Required actions:
1. List every word or phrase that the game jam post places inside quotation marks.
2. Reproduce from the game jam post the passage that opens with the words containing "From Lindsay Grace’s" and closes with "job well done.".

Page:
==========

THE GAMES OF MIAMI UNIVERSITY’S 2011 GLOBAL GAME JAM

February 4th, 2011 § 0 comments

Extinction Level Events

A few days ago I posted about the Miami Global Game Jam, before it began. After the jam I wrote up a review of the games produced during 48 hours in Oxford Ohio. You can read the original post at Miami’s blog here. I did not actually attend the jam since I will be at Miami in the Fall. Yet, being an outside observer (or player) was ideal for writing up the review. I have some distance from what was produced… Some of the games are more complete than others, but one can find some amazing ideas at work here. Reviewing the games makes me realize that the innovate creativity of Global Game Jams is certainly important. The model of innovation can produce fascinating ideas; it is beyond doubt. Yet, thinking through this model of innovation and its relation to dominant ideologies of the games industry is still important: indie game production, rapid-prototyping, etc., will still feed into the game industry more than challenge it. The production of innovative “game mechanics without politics” is fodder for the same-old, same-old of the game industry, even though what we witness is the absolute, interesting new. This is not to say that the games created at Miami are not amazing and astonishing in their own right. They are! I suppose I just want to take the criticality further. What would be a political, progressive model of the GGJ based on production models that do not feed dominate industries but subvert them? Brecht said that innovation is only renovation if it is not attached to true political motivations for change. It may be that GGJ are generators of (amazing) renovation, but not (dare I say) innovation. True innovation would require, as Brecht said, the “revolutionizing” a medium’s aesthetic production. But, of course, the methods of Brecht were eventually co-opted, as was the notion of “revolution” itself. So, it remains to be determined, both theoretically and practically, what “true innovation” would be…in the meantime…check out these rad games from Miami U!

From Lindsay Grace’s game Nurture-Extinction

A few days ago the 2011 Global Game Jam ended, and Miami University wrapped upits second successful year of participation. Since then I have had the pleasure of checking out the games created by the 42 participants (many of them Miami students and some AIMS faculty to boot). They produced twelve different games, either individually or as part of teams. Frankly, I am amazed by the breadth of creativity and innovation demonstrated within this vibrant collection of games, and all participants should surely be proud of their endeavors and impressive results. Moreover, all the organizers, volunteers, and sponsors deserve hearty accolades for a job well done.

==========

[Stored records]
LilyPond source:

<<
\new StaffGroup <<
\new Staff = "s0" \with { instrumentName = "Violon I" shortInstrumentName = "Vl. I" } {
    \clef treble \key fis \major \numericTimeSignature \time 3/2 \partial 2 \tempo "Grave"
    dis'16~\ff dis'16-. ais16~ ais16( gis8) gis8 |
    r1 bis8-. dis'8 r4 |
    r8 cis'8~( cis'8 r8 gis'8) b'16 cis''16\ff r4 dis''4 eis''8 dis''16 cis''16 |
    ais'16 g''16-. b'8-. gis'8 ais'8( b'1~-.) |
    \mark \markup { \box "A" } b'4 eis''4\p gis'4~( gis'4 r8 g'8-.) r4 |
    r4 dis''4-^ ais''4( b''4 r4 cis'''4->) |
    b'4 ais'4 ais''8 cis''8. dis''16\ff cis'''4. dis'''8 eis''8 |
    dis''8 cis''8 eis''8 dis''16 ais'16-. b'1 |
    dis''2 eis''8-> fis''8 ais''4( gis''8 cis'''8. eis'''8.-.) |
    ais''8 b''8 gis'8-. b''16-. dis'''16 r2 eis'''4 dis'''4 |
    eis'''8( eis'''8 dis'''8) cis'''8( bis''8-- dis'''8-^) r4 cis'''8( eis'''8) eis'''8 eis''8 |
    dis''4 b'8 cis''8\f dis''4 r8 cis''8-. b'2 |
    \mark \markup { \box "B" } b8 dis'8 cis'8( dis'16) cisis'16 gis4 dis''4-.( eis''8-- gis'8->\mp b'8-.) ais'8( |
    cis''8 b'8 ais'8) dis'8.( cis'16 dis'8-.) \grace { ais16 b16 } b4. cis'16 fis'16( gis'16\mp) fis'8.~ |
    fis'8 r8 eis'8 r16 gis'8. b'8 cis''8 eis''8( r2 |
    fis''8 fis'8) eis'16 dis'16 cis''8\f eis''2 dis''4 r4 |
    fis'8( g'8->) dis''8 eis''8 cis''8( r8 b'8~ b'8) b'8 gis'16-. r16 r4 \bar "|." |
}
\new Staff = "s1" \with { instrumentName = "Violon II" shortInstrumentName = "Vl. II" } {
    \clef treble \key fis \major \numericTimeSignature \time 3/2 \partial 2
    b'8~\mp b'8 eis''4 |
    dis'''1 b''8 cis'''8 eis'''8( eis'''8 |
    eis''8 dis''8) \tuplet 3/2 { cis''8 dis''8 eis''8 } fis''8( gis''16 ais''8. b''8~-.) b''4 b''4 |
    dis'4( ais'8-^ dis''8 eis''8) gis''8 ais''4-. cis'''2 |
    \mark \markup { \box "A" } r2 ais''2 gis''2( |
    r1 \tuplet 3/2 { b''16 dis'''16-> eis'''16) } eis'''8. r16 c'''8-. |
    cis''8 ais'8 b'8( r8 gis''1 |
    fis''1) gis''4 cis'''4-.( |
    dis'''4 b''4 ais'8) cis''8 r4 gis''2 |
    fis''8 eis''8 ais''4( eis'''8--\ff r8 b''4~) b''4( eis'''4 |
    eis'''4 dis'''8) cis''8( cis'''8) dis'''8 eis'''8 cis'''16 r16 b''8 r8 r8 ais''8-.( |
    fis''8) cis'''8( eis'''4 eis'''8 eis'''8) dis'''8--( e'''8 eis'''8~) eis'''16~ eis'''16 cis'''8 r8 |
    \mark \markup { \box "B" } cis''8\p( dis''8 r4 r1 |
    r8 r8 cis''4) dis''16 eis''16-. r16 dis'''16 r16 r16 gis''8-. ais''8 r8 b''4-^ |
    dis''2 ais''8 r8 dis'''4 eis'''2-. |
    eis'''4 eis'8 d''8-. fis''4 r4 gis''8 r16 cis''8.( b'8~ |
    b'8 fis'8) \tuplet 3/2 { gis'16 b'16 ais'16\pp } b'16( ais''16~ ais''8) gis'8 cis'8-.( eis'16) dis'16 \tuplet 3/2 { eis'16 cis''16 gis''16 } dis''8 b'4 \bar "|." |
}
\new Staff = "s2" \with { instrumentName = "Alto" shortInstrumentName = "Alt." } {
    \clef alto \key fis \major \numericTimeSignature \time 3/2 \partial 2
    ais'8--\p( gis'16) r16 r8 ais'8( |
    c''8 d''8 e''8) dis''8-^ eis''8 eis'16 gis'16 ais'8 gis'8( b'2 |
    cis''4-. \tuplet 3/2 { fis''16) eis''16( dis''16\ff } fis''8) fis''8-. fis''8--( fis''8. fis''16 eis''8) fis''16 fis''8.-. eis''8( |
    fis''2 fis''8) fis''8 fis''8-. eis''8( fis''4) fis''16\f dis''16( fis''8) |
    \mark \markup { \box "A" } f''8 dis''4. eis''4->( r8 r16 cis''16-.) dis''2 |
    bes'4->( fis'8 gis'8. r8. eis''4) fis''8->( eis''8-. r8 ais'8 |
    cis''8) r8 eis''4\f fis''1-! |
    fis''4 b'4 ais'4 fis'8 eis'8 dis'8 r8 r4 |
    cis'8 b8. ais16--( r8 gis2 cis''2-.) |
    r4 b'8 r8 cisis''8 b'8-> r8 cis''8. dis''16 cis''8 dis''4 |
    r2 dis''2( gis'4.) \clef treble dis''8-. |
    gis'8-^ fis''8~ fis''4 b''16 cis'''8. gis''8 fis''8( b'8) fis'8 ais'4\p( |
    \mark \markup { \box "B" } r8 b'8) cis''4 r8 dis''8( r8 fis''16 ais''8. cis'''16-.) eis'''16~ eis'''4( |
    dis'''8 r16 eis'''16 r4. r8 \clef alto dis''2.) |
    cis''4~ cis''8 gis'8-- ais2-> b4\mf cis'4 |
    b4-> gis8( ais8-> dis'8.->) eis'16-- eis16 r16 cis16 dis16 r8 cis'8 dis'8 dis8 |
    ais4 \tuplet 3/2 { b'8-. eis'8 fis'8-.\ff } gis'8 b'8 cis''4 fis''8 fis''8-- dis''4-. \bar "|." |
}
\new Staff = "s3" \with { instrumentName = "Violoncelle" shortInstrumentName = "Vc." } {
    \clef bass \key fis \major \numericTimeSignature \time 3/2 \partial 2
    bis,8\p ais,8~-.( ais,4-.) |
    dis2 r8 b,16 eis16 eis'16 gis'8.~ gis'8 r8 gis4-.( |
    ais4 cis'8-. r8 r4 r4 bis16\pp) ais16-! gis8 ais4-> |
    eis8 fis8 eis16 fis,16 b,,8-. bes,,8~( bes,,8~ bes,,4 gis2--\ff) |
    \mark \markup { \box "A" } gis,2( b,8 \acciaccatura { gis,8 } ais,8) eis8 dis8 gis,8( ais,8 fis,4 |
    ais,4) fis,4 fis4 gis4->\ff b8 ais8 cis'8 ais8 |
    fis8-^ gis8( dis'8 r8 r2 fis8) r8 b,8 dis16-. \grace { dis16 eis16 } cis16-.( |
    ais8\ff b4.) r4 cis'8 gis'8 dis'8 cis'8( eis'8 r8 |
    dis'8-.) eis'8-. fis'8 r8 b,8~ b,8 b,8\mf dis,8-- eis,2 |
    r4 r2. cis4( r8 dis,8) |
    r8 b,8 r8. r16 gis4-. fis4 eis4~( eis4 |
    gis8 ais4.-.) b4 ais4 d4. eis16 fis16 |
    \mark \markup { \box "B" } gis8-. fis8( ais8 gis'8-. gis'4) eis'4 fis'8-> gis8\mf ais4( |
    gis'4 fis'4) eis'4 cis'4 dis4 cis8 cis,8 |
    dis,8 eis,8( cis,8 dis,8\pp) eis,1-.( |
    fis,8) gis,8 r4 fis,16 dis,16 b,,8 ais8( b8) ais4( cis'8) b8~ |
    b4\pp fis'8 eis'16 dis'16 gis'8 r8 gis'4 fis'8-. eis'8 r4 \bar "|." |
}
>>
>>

==========

Full answers:
1.
- “game mechanics without politics”
- “revolutionizing”
- “revolution”
- “true innovation”

2.
From Lindsay Grace’s game Nurture-Extinction

A few days ago the 2011 Global Game Jam ended, and Miami University wrapped upits second successful year of participation. Since then I have had the pleasure of checking out the games created by the 42 participants (many of them Miami students and some AIMS faculty to boot). They produced twelve different games, either individually or as part of teams. Frankly, I am amazed by the breadth of creativity and innovation demonstrated within this vibrant collection of games, and all participants should surely be proud of their endeavors and impressive results. Moreover, all the organizers, volunteers, and sponsors deserve hearty accolades for a job well done.